One research focus in the laboratory of Dr. Stagg-Williams is exploring novel surface modification strategies to enhance the oxygen ion permeation through dense mixed (ionic and electronic) conducting ceramics (MIEC's). Over the past two decades, research into the use of dense membranes selective to oxygen permeation, has experienced significant growth. The potential applications, depending on the materials used, include solid oxide fuel cells, fuel processors, oxygen sensors, environmental remediation, oxygen pumps for medical applications, and oxygen generation systems. Recently, through an SGER funded project, Dr. Stagg-Williams has demonstrated that the addition of Pt metal to the source (air side) surface of a MIEC membrane can result in increased oxygen flux. In that work, Pt was added as 2-5 micron discs on the surface of a SrFeCo0.5O3.25-x membrane using photolithography and electron beam evaporation. The result was a doubling of the measured oxygen flux at temperatures between 600°C and 800°C and a decrease in the temperature required for the onset of oxygen ion permeation (Figure 1).

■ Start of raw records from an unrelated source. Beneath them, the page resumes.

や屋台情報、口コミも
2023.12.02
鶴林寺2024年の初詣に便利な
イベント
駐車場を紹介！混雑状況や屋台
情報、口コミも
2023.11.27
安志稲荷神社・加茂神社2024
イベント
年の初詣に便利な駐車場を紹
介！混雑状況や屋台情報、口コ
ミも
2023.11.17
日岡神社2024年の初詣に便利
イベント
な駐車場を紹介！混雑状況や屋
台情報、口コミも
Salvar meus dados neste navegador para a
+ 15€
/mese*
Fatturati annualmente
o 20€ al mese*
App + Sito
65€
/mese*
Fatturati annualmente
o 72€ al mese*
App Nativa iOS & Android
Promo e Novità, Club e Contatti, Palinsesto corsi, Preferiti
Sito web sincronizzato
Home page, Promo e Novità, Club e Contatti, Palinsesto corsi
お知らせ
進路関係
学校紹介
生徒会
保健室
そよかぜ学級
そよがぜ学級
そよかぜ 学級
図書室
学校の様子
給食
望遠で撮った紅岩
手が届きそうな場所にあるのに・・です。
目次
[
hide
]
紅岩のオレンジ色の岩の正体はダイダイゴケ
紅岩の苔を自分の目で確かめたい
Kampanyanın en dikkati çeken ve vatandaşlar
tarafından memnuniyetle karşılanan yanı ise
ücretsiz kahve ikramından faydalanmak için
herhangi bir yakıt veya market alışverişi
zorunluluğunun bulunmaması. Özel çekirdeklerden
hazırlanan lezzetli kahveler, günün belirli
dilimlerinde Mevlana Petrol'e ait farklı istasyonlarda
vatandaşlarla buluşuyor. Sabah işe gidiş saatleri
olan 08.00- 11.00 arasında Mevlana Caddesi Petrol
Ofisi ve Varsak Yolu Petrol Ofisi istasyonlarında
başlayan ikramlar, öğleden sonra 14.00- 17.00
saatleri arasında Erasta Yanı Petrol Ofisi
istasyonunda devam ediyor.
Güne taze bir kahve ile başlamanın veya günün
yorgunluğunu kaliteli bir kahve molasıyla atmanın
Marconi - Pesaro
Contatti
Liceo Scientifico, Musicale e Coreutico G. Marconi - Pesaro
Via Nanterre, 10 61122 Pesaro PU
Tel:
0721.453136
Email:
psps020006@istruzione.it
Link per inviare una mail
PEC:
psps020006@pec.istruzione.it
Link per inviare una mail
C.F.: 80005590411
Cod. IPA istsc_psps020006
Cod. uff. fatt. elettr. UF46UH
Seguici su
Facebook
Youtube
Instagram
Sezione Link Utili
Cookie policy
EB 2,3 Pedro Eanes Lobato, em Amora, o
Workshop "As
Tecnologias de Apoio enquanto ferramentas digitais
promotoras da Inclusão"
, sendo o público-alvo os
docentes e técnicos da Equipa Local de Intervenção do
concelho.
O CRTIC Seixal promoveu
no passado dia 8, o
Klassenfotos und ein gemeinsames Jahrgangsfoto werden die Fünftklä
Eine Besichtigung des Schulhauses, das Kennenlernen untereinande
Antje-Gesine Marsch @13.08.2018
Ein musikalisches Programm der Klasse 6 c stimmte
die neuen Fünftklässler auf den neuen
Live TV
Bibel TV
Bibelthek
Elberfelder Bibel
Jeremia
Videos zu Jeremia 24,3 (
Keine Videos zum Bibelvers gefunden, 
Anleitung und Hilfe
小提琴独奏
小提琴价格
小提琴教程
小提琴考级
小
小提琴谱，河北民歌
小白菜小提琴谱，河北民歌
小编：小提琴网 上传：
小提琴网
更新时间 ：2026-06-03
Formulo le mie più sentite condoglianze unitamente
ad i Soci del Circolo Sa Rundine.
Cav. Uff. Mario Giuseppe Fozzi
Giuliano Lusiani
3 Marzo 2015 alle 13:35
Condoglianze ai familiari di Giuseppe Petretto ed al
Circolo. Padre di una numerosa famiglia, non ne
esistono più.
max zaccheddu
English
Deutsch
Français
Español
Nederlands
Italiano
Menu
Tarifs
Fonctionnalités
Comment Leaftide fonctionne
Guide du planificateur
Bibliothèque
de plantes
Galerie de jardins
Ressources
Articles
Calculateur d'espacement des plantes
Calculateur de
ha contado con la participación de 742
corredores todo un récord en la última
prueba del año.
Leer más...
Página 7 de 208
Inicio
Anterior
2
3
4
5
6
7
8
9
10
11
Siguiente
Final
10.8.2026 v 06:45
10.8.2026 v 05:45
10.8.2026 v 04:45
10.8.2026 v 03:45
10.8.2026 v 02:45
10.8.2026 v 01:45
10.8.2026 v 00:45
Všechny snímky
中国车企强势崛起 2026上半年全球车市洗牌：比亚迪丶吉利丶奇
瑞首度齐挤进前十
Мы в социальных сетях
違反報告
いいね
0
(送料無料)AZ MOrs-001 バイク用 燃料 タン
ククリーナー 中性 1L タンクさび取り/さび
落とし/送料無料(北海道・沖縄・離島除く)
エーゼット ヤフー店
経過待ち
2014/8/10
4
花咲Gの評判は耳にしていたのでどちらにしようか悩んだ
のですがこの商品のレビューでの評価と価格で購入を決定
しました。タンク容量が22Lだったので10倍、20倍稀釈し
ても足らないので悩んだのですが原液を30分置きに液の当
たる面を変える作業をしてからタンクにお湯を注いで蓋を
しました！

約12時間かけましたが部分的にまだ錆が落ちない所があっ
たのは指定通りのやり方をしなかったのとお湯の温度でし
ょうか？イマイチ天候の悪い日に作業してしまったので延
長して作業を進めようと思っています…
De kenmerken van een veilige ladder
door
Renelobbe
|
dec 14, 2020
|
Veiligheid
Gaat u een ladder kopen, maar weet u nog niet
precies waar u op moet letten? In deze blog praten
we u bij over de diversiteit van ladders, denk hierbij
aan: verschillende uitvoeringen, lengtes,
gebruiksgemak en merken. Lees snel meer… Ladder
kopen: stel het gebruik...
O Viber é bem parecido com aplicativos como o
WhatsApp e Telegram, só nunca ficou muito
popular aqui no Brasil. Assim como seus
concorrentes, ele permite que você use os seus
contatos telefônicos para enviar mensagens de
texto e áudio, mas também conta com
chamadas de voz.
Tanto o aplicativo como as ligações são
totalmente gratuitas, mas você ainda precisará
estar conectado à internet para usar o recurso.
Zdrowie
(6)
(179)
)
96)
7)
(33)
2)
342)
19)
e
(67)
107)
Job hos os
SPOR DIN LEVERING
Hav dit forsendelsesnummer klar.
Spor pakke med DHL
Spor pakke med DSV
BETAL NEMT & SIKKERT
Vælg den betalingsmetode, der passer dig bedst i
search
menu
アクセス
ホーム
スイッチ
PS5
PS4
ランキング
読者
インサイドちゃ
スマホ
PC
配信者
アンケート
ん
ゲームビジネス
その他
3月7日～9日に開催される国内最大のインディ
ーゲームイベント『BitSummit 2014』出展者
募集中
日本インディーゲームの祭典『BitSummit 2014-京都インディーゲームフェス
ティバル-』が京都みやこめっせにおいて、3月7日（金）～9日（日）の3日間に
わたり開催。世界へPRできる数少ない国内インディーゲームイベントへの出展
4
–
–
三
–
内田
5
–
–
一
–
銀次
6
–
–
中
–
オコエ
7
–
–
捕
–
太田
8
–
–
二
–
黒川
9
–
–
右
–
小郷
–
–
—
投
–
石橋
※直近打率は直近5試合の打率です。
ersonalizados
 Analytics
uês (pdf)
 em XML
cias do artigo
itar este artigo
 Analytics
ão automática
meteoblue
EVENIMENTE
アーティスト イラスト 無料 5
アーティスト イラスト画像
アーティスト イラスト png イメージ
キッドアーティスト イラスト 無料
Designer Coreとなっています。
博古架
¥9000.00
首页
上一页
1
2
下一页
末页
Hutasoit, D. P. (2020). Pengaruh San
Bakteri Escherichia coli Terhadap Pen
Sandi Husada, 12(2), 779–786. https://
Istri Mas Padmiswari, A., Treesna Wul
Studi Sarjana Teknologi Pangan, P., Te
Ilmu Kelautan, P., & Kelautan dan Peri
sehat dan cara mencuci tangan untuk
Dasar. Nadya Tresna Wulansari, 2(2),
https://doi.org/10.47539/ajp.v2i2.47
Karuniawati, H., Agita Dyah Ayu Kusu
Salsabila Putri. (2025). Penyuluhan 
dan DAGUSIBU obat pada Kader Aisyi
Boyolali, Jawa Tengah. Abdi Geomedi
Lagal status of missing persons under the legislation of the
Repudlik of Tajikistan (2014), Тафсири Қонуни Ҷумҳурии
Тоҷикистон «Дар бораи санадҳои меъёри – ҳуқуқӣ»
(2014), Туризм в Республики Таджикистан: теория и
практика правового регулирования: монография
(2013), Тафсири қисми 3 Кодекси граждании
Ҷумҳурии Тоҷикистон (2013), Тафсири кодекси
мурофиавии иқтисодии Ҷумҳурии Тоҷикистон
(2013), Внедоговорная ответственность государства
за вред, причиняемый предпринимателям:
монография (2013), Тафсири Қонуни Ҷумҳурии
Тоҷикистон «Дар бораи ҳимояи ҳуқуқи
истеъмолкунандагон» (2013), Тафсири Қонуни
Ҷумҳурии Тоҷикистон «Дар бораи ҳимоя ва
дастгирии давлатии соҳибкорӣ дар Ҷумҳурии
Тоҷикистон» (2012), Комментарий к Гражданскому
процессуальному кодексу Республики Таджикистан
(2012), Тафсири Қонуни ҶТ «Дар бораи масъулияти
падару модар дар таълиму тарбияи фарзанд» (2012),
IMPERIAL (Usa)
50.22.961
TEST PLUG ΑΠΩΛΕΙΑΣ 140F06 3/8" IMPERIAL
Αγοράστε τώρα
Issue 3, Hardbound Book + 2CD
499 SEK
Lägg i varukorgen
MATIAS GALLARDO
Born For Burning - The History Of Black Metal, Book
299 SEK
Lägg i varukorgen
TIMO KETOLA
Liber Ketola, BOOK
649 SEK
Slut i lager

This collaborative project between Dr. Wu in the Physics Department and Dr. Stagg- Williams and Dr. Karen Nordheden in the Chemical and Petroleum Engineering Department further investigates the fabrication of novel MIEC membranes with enhanced ion oxygen permeation. Specifically, the role of the surface modification, the mechanism of oxygen ion formation and transport, the ability to disperse nanoparticles of Ag in the ceramic membrane and the role of the Ag in enhancing stability and permeation, and the deposition of the MIEC thin films onto robust porous substrates are all examples of the areas currently being investigated. The understanding of nanotechnology in these research projects is vital because of the need to obtain fundamental information about the interaction of each component in the MIEC ceramic material, the influence of crystal structure and the presence of defects on the oxygen ion flux, and the precise control of the pore size and structure to allow for defect free thin film deposition without creating mass transfer limitations in the nanoscale pores. The collaboration between physics and engineering allows for exploring novel fabrication techniques to increase oxygen ion permeation while studying ways to reducing the fabrication cost and engineer devices for potential applications. Projects for undergraduate students would combine fabrication and characterization studies to investigate one of the various aspects of the membrane modifications discussed above.